▶ Required action: Go through the listing below and list every line with "nose".

BEGIN

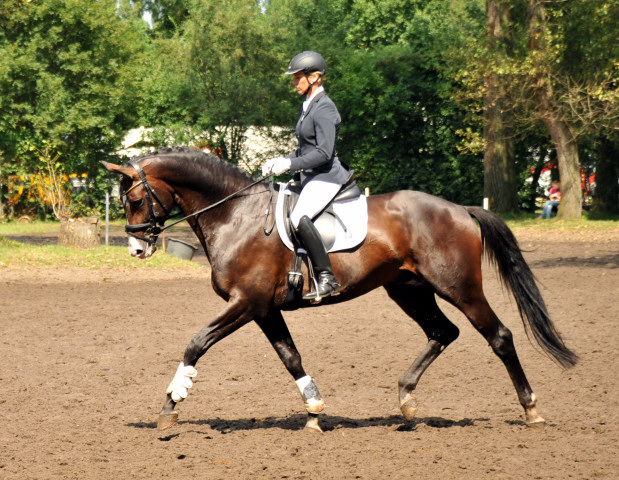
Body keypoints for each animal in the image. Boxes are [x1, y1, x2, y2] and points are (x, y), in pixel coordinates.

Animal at [103, 146, 580, 432]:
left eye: (136, 200)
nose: (136, 249)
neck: (236, 216)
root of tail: (459, 209)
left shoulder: (246, 303)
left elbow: (196, 343)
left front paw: (171, 404)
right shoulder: (263, 309)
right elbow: (290, 356)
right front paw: (314, 412)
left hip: (458, 286)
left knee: (498, 336)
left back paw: (531, 410)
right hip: (408, 289)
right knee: (443, 332)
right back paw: (406, 400)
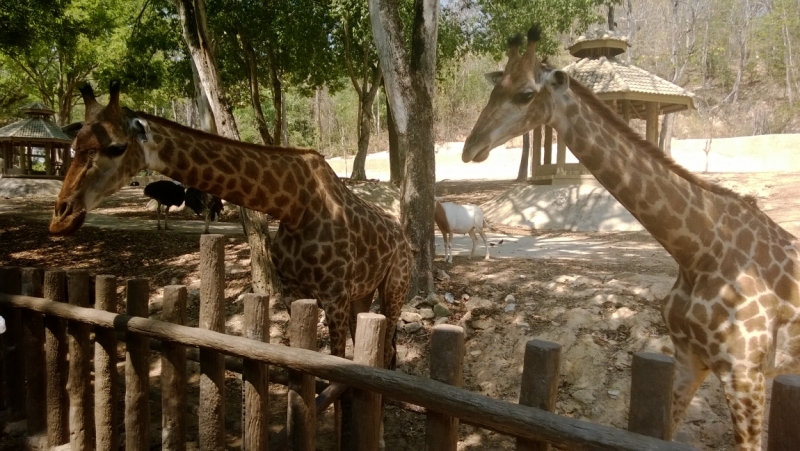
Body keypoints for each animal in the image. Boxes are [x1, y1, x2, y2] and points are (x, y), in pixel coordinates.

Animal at [48, 82, 412, 370]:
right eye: (74, 147)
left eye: (116, 147)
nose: (61, 217)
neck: (295, 207)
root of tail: (403, 237)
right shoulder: (297, 292)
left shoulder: (334, 294)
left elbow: (337, 363)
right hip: (362, 292)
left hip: (394, 285)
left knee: (389, 345)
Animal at [460, 26, 800, 450]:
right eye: (494, 89)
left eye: (525, 93)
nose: (470, 148)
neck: (698, 250)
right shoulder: (689, 358)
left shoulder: (745, 373)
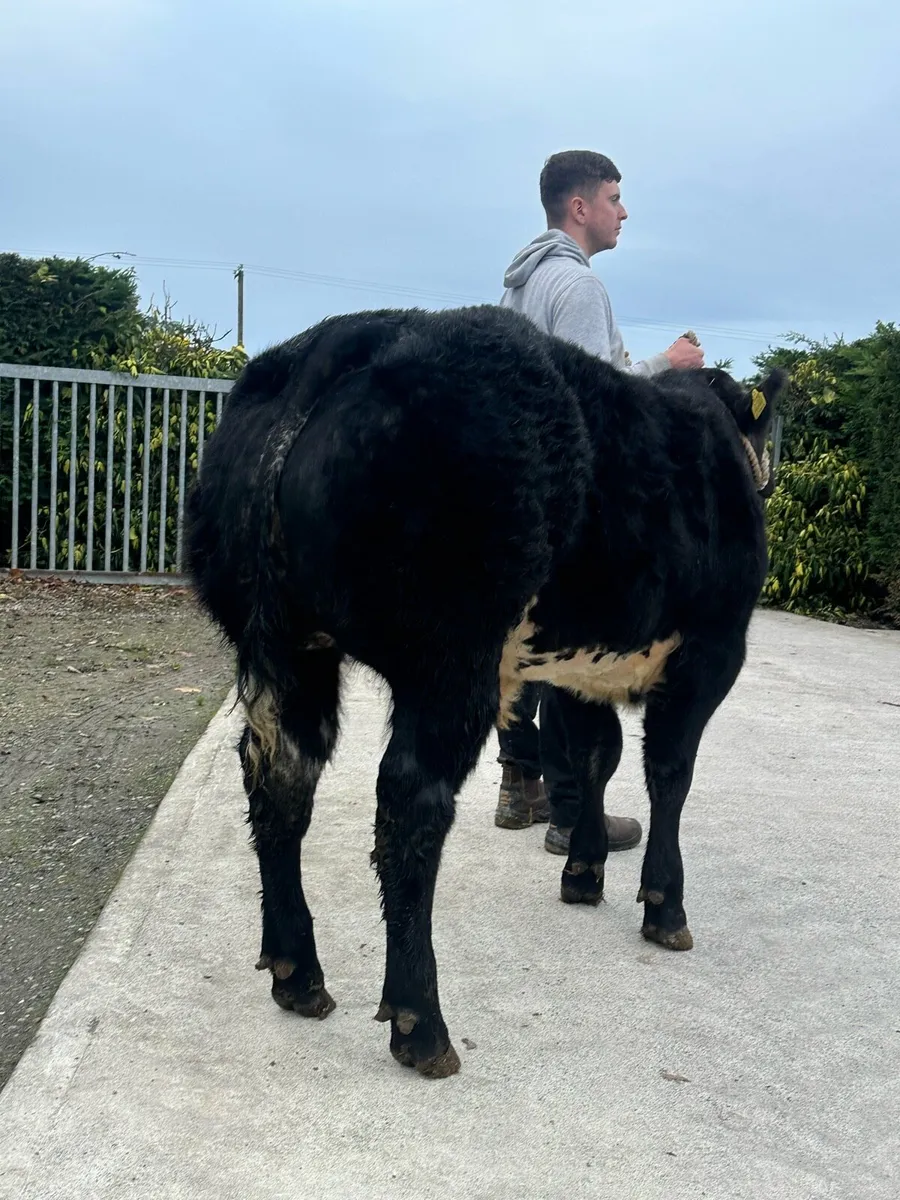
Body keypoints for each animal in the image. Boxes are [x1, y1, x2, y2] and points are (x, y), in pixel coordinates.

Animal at [186, 304, 785, 1079]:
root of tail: (343, 338)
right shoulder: (713, 647)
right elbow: (669, 772)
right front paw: (665, 906)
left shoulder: (578, 665)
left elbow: (597, 756)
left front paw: (585, 871)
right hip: (452, 655)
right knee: (411, 801)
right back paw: (421, 1023)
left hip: (289, 644)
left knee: (281, 779)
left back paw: (298, 974)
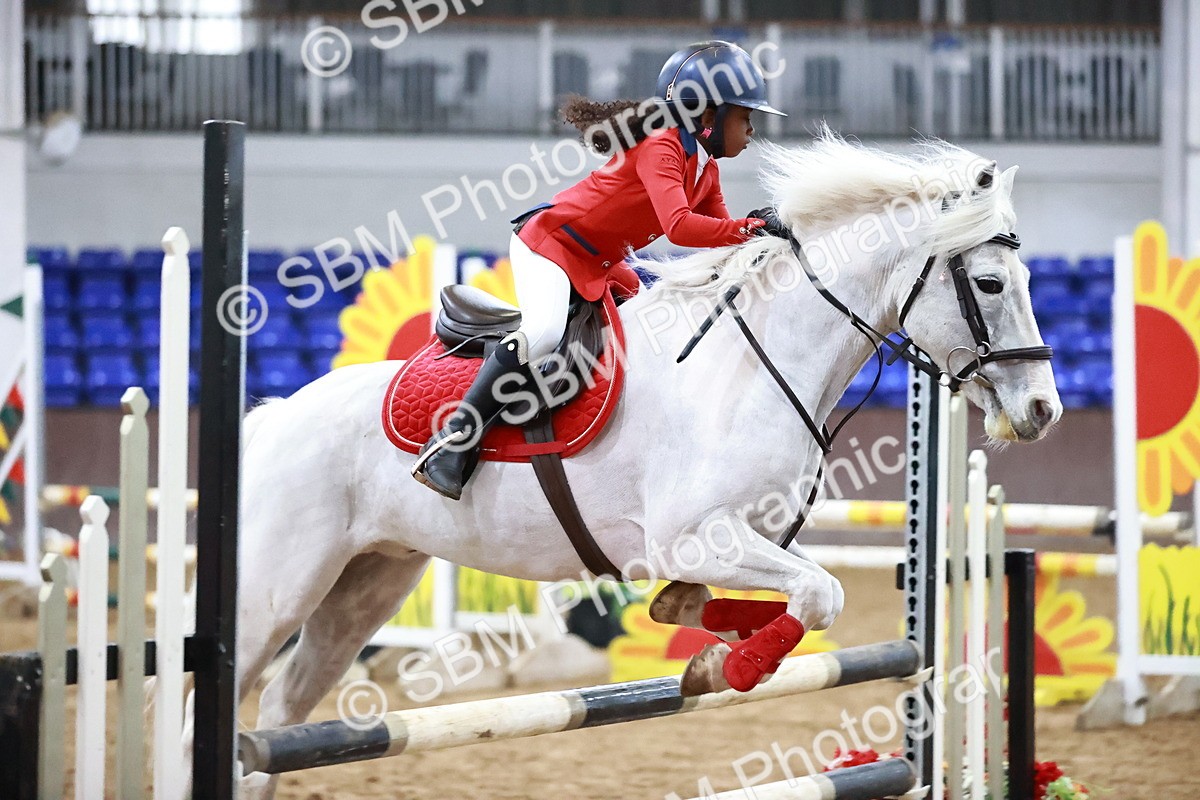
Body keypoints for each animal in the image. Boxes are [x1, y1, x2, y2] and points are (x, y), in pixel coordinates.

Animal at [181, 131, 1061, 798]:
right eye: (989, 282)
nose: (1043, 411)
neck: (752, 366)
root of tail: (274, 415)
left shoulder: (742, 536)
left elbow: (780, 594)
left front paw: (700, 634)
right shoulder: (697, 535)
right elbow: (819, 594)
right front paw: (731, 666)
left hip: (368, 583)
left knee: (283, 709)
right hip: (277, 587)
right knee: (215, 705)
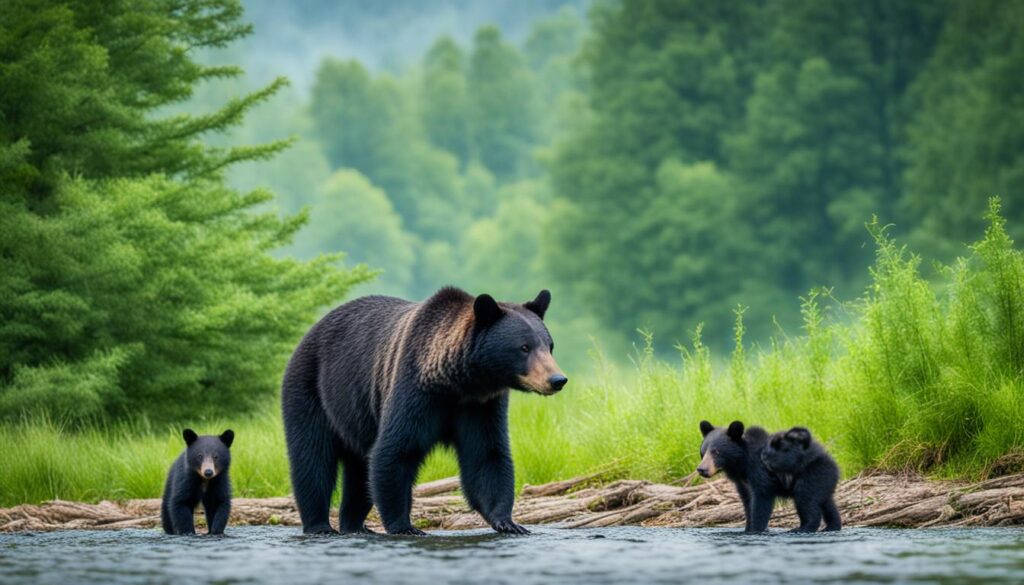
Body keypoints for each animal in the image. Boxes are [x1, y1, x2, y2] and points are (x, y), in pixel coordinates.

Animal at [280, 288, 569, 536]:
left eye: (549, 345)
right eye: (524, 347)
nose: (557, 379)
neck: (460, 383)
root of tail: (310, 332)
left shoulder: (481, 406)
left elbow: (486, 456)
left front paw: (508, 522)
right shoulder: (416, 391)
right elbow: (395, 450)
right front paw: (404, 525)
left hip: (356, 415)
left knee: (359, 471)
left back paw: (356, 525)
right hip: (311, 389)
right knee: (313, 459)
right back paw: (319, 525)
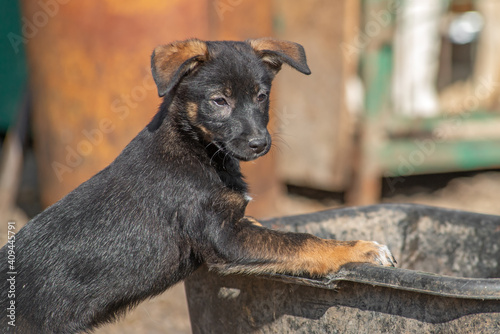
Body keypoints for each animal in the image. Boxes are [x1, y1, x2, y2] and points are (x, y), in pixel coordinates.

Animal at [0, 37, 394, 332]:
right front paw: (361, 249)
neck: (198, 147)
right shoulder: (225, 238)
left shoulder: (235, 223)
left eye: (261, 96)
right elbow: (301, 242)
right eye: (219, 100)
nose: (260, 144)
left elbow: (276, 231)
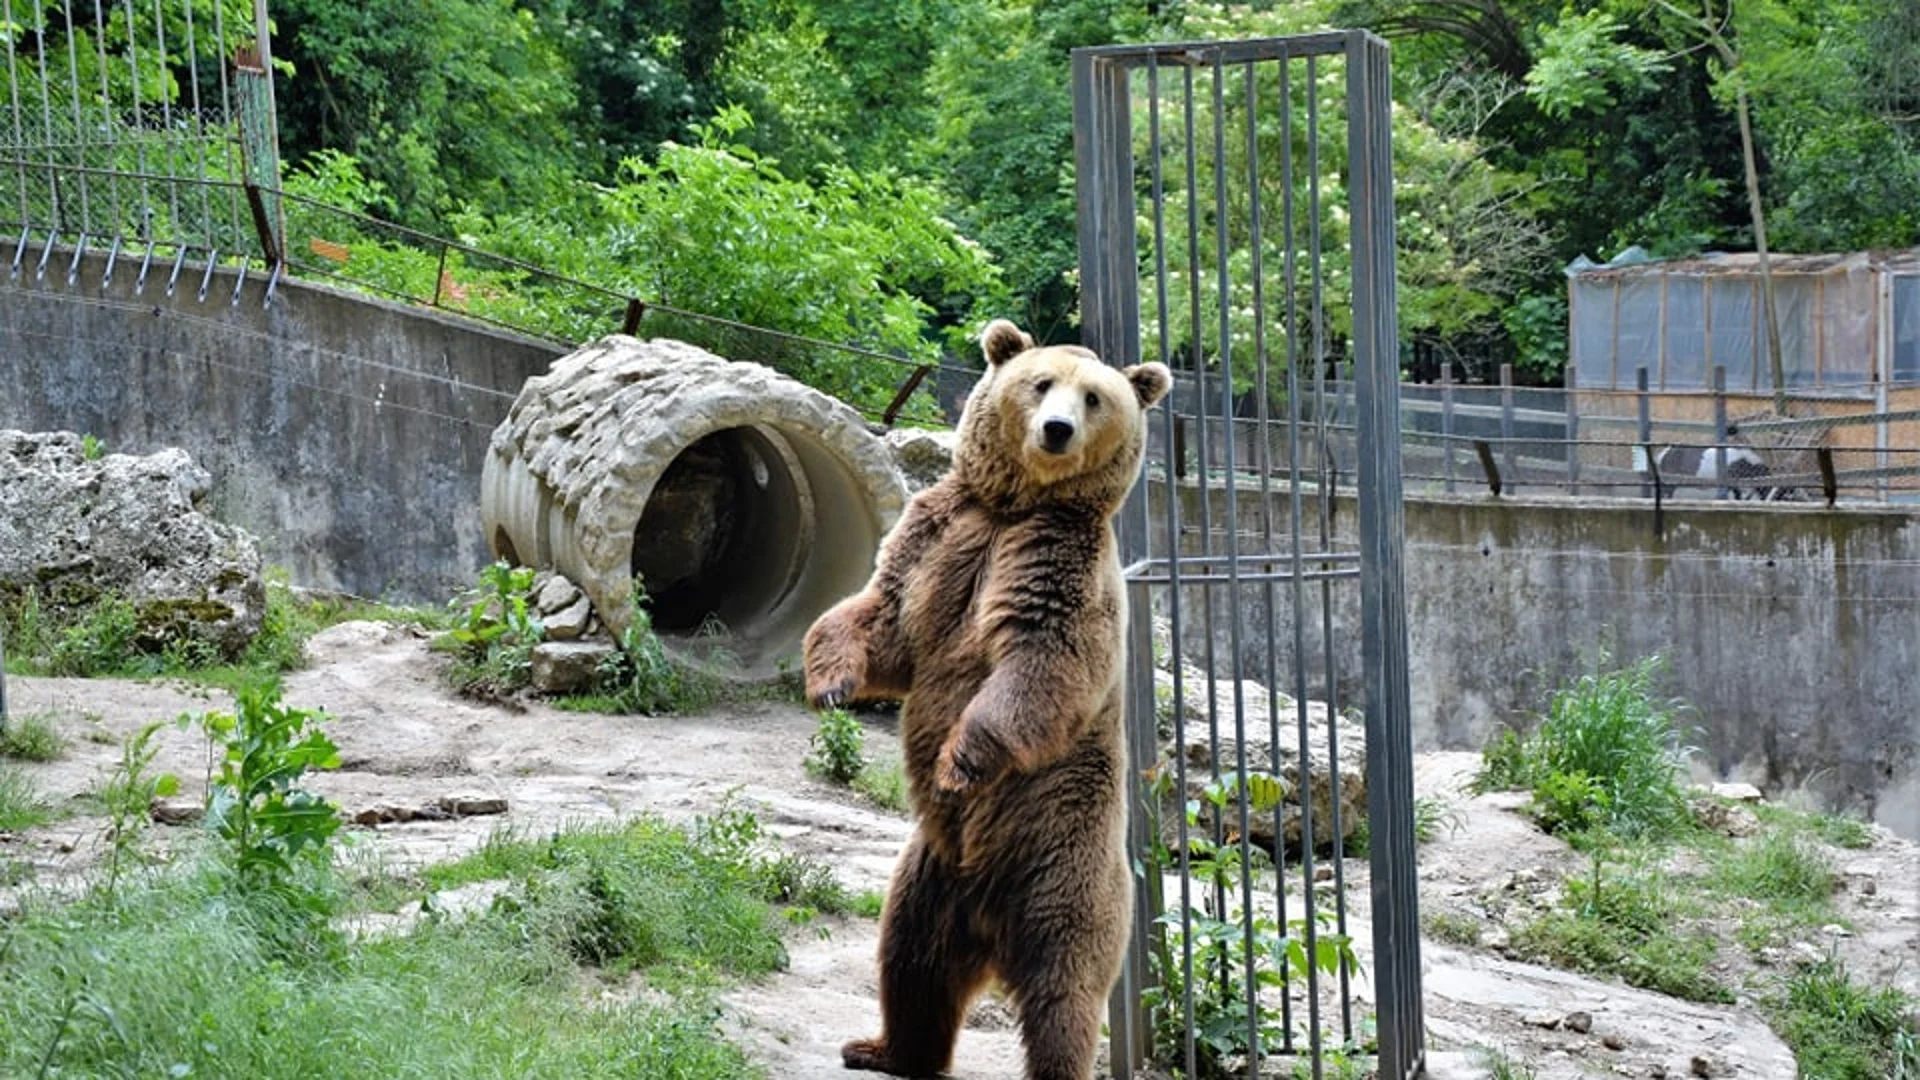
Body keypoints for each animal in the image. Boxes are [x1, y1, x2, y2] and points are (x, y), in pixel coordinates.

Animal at [798, 317, 1167, 1076]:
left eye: (1094, 397)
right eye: (1040, 383)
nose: (1056, 429)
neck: (1014, 506)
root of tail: (991, 933)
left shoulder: (1057, 565)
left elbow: (1041, 666)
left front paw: (957, 762)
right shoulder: (942, 533)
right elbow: (882, 615)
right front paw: (832, 684)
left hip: (1064, 867)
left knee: (1063, 995)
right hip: (928, 878)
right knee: (911, 962)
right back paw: (881, 1048)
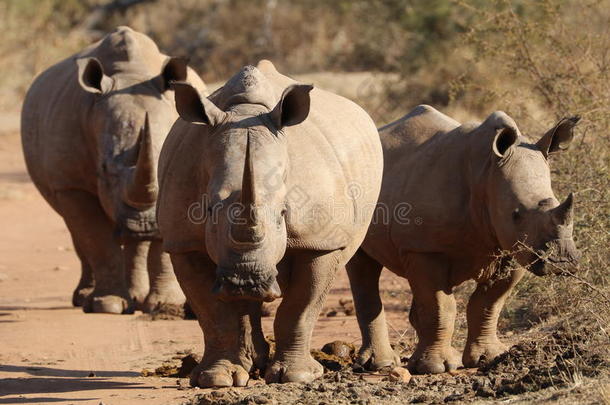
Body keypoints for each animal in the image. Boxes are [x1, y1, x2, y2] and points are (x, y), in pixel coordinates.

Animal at [157, 59, 380, 386]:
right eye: (207, 209)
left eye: (284, 214)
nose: (246, 281)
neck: (245, 112)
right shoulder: (183, 240)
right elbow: (213, 312)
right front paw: (217, 379)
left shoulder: (320, 240)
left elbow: (300, 306)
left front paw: (297, 376)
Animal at [346, 106, 580, 372]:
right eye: (516, 214)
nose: (561, 262)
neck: (486, 173)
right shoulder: (424, 249)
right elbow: (442, 307)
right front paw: (436, 368)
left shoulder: (513, 248)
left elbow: (488, 303)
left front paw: (488, 357)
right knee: (362, 267)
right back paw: (382, 365)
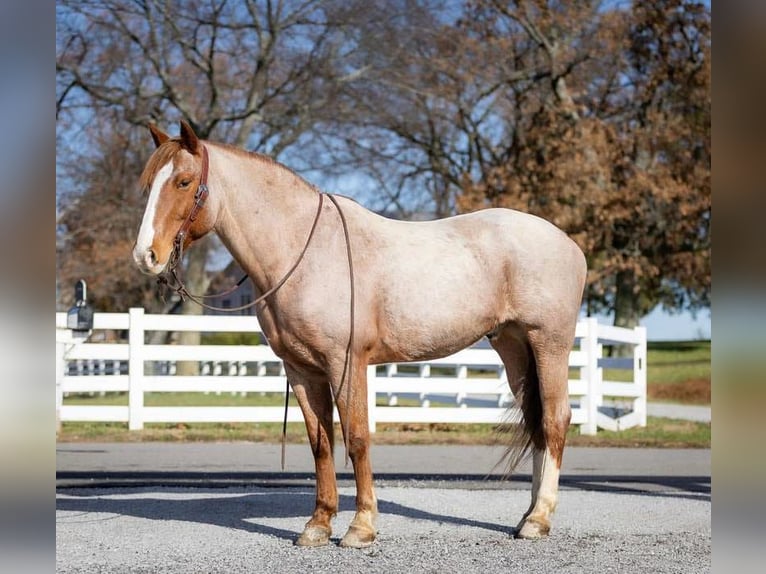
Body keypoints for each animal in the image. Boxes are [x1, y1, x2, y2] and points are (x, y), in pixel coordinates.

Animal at [134, 120, 588, 548]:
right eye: (149, 183)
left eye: (184, 181)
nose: (146, 256)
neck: (305, 251)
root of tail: (569, 244)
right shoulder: (302, 370)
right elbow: (321, 444)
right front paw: (317, 526)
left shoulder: (346, 363)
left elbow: (356, 438)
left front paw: (360, 527)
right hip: (514, 348)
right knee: (537, 424)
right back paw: (527, 516)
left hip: (548, 345)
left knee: (555, 420)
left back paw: (539, 519)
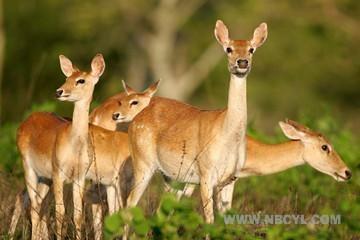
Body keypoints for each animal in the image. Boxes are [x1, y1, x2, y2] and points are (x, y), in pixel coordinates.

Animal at [124, 19, 268, 225]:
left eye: (251, 49)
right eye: (229, 49)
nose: (242, 62)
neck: (227, 136)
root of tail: (135, 121)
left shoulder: (231, 178)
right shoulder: (206, 172)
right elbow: (209, 219)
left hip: (172, 176)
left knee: (161, 210)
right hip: (143, 162)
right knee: (130, 203)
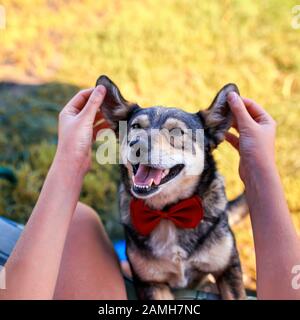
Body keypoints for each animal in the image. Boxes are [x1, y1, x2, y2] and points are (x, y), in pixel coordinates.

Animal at [95, 75, 246, 300]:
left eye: (176, 131)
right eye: (135, 126)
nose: (137, 145)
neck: (168, 212)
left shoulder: (228, 269)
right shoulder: (152, 283)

END

▶ Result below:
nose: (136, 249)
nose: (61, 217)
nose: (470, 148)
nose: (1043, 411)
nose: (557, 379)
nose: (260, 144)
nose: (1056, 429)
nose: (246, 281)
nose: (561, 262)
nose: (146, 256)
nose: (242, 62)
nose: (137, 145)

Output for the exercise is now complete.